Communicating Numbers - Group Activity

2026-03-31

Group 1: Selective Evidence & Accidental Meaning

Confirmation Bias

  • A tendency to search for, favor, and interpret information in a way that validates pre-existing beliefs while ignoring evidence that contradicts them.
    Find some techniques to break confirmation bias gently?
  • Example: A user searching the internet for “benefits of chocolate for weight loss” while ignoring all medical articles that state the opposite.

Accidental Semantic Proximity

  • Using visual properties like color or layout that carry strong cultural associations, leading the brain to assume a relationship that is not in the data.
    What cultural associations can you think of and how to spot, avoid or handle them?
  • Example: Using green for “Population Growth” and brown for “Population Decline”; readers may mistakenly assume the brown areas represent rural or farming land rather than just a numeric decrease.

Group 2: The Presentation Frame & Missing Detail

Framing Effect

  • The tendency for an audience to draw different conclusions from the same data depending on how it is presented, such as emphasizing gains versus losses.
    What are ways to present data / findings more objectively?
  • Example: Reporting that a surgery has a 90% success rate sounds more positive to a patient than reporting it has a 10% failure rate.

Inappropriate Level of Abstraction

  • Presenting data either too broadly—which hides important variance—or with too much granular detail, which creates “visual noise” and hides the main message.
    How to balance information overload and vagueness?
  • Example: A political forecast showing a candidate has a “3% chance of winning” as a single headline, which hides the complex distribution of possible election outcomes from the public.

Group 3: The Expert Blind Spot & Logic Mismatch

Curse of Knowledge

  • The phenomenon where experts, who understand a topic intimately, overestimate how much of their mental model is shared by their audience.
    What can the expert do to avoid going over the audiences heads?
  • Example: A math professor goes over concepts and uses specialized terms without explanation leaving students scratching their heads.

Semantic Mapping Mismatch

  • Using visual channels—such as size, orientation, or color—that do not align with the audience’s internal mental model of how that concept works.
    What might be the causes and remedies for such misunderstandings?
  • Example: A novice user looking at a tree map for the first time and failing to understand that the area of the boxes represents a specific numeric value.
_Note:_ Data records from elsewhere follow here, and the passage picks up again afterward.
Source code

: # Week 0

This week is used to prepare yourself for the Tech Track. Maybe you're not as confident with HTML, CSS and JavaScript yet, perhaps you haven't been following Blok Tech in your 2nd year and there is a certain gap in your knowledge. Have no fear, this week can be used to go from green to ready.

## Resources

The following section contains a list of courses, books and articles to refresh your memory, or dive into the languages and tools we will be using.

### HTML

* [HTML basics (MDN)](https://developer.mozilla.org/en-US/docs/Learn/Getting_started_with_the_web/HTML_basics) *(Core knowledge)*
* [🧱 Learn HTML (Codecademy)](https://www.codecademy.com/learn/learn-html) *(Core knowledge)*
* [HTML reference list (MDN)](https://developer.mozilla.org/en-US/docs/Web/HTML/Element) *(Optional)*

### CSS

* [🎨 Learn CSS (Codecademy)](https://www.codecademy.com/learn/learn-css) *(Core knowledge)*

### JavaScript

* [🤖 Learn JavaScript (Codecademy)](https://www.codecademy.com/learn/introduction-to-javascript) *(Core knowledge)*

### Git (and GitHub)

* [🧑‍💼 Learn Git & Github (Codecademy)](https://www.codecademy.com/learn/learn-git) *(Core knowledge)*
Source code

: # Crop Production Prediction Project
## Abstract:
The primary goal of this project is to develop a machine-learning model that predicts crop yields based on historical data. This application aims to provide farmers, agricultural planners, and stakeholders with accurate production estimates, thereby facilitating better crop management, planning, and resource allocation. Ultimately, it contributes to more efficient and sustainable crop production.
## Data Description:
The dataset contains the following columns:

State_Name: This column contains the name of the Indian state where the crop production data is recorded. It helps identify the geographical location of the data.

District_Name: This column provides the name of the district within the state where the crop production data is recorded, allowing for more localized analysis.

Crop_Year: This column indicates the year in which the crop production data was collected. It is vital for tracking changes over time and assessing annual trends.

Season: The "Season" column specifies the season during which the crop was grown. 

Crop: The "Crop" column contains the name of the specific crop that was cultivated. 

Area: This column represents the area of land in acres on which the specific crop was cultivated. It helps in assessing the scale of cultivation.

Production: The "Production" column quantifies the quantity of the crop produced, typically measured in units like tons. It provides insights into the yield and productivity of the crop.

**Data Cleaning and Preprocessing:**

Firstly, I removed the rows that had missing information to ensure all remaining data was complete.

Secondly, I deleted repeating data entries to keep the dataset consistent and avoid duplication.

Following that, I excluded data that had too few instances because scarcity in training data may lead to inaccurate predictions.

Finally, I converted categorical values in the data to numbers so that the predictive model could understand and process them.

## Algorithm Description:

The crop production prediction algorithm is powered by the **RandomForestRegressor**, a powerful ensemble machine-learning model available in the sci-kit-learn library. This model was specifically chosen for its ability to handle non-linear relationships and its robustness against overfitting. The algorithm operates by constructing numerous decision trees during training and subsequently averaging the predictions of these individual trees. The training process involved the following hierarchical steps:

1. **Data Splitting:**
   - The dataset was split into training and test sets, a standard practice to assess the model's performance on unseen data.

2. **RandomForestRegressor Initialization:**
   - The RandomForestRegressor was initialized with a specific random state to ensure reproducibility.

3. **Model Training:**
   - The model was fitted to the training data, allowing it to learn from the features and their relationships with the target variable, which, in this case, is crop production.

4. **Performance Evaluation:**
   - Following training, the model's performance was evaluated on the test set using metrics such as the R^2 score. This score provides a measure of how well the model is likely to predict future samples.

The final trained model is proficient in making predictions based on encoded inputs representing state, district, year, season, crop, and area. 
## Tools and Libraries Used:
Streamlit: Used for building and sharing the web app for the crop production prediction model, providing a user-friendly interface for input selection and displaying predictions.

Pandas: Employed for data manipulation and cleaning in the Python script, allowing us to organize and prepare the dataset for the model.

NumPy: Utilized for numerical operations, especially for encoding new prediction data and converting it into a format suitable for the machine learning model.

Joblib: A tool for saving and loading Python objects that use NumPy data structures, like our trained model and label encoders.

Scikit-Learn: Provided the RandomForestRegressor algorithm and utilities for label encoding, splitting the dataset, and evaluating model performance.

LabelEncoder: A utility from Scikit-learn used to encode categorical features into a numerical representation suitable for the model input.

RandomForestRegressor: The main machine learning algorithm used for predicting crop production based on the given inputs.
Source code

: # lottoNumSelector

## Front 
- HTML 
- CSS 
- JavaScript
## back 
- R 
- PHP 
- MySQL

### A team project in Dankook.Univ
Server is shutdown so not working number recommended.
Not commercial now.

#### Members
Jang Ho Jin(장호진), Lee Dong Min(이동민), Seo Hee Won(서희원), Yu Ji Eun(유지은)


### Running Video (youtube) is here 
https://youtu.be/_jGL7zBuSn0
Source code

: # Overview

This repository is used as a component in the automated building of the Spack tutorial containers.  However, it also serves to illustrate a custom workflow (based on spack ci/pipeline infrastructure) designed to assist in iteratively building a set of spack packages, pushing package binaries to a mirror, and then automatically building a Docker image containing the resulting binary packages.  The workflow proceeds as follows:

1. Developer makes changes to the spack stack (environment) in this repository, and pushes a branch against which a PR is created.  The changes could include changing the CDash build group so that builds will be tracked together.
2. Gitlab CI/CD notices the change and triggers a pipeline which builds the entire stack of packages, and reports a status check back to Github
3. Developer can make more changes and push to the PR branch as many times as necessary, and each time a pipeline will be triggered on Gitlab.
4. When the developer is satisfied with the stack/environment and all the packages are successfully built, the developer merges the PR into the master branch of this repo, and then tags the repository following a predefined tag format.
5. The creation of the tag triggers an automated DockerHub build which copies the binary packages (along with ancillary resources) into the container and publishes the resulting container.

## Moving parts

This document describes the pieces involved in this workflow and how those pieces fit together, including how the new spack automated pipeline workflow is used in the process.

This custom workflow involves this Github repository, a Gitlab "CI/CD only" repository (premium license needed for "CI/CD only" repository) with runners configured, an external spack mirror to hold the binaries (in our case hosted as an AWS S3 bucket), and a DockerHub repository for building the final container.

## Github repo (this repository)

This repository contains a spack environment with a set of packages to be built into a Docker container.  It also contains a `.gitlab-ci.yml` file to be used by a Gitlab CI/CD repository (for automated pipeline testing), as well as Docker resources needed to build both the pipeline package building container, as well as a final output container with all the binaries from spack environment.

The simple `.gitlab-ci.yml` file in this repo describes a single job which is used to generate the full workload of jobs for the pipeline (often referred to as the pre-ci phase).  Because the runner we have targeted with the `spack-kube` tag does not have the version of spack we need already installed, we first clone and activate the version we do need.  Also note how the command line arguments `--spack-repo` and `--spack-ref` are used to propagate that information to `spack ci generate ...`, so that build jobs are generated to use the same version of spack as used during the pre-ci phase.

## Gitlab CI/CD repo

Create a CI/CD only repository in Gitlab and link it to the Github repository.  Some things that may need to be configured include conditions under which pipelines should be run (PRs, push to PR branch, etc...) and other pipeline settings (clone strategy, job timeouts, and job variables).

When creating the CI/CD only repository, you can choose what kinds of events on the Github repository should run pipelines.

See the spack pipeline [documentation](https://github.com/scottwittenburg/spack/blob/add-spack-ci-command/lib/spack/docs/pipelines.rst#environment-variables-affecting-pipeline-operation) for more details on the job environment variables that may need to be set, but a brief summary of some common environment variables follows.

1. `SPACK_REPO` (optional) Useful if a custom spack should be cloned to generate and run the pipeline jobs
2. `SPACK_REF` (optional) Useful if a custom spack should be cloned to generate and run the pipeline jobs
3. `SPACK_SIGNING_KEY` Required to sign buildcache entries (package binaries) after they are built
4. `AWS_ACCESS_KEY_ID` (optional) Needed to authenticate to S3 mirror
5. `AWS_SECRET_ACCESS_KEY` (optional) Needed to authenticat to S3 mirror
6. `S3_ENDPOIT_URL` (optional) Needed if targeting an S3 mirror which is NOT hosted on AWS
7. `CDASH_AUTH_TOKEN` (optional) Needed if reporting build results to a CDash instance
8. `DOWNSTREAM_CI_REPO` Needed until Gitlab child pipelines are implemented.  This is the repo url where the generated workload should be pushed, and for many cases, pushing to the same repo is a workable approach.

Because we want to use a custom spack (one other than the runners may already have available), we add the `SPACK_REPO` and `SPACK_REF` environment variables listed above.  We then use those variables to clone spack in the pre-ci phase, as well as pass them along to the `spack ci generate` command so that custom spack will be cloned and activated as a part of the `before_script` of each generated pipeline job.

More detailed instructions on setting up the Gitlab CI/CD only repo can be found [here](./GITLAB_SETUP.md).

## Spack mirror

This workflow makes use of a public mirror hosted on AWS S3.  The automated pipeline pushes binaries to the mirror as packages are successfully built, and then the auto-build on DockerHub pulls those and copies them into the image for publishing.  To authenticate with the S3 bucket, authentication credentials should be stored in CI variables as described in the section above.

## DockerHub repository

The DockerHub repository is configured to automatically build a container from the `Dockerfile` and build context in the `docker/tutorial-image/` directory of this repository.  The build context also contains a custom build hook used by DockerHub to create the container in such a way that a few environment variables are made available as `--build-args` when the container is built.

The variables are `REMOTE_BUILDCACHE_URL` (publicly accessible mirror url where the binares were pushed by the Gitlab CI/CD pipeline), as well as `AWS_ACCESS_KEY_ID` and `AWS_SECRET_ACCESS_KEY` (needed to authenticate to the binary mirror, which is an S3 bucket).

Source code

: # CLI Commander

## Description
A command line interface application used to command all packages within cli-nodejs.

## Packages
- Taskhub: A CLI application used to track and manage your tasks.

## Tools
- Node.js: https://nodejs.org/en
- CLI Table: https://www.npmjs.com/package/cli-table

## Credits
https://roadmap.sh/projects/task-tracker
Group 4: Information Avoidance & The “Average” Myth

The Ostrich Effect

  • A tendency to intentionally overlook or avoid information that is psychologically uncomfortable or contradicts a desired outcome.
    How to overcome hazardous ignorance in yourself and/or in the audience?
  • Example: An individual avoiding looking at their bank statement during a month of high spending because the information is stressful.

The Fallacy of the Statistical Average

  • Presenting a “statistical average” as a representative midpoint when, in reality, it may correspond to no actual individual in the dataset.
    How to set the average in context or what can you report instead?
  • Example: The 1940s U.S. Air Force designing cockpits for the “average pilot” measurements; when they actually measured 4,000 pilots, they found that zero individuals actually fit those average dimensions.